PROBLEM REQUIREMENTS: In the records below, begin at the line that has "line: (582, 313) -> (593, 184), removed" and stop after the line that has "text: (455, 831) -> (497, 749), 124 -> 106"; quote those lines verbatim and nothing more.

DATASET EXTRACT:

□ □ □ □

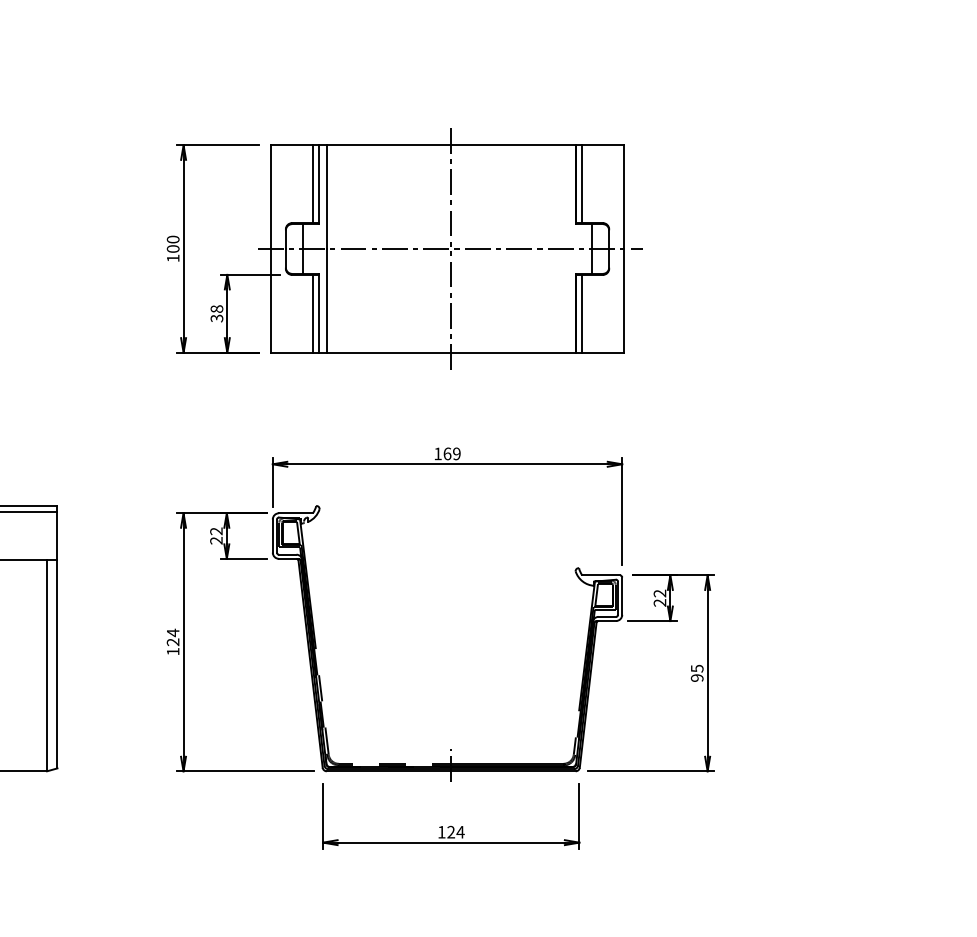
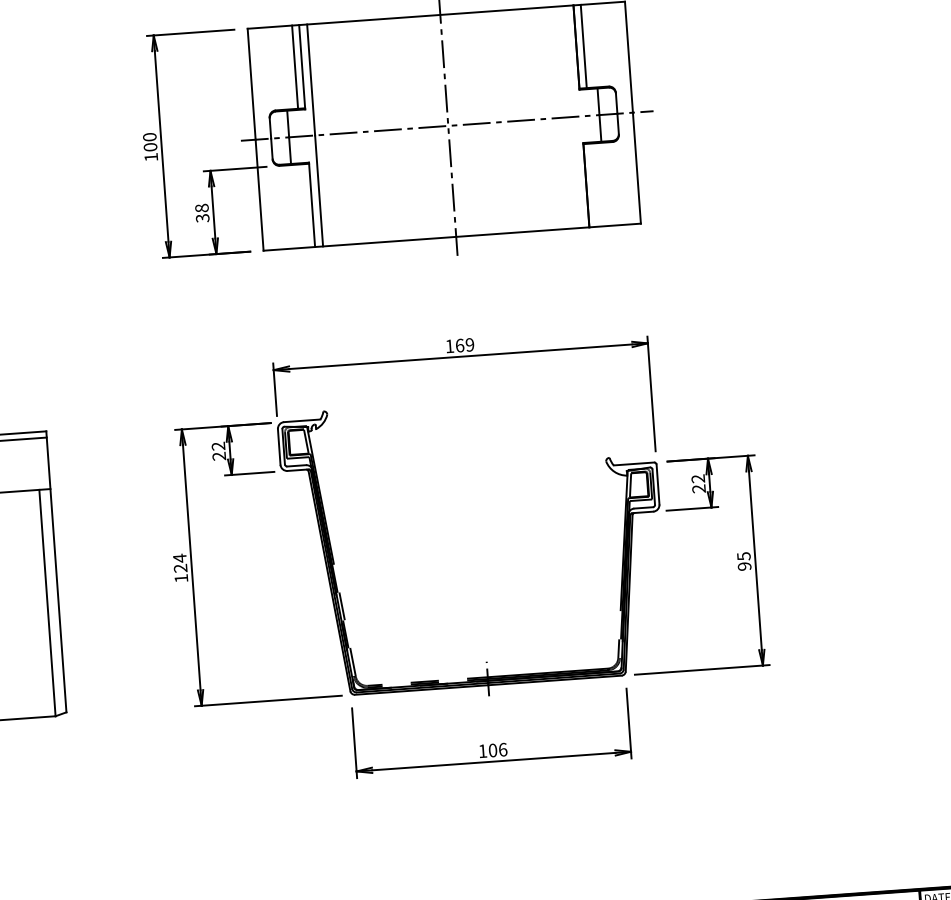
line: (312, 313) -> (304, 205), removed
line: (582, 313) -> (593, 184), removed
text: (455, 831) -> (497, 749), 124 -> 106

□ □ □ □

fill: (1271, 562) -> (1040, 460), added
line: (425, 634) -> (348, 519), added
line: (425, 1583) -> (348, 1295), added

□ □ □ □

ANSWER BOX:
line: (582, 313) -> (593, 184), removed
text: (455, 831) -> (497, 749), 124 -> 106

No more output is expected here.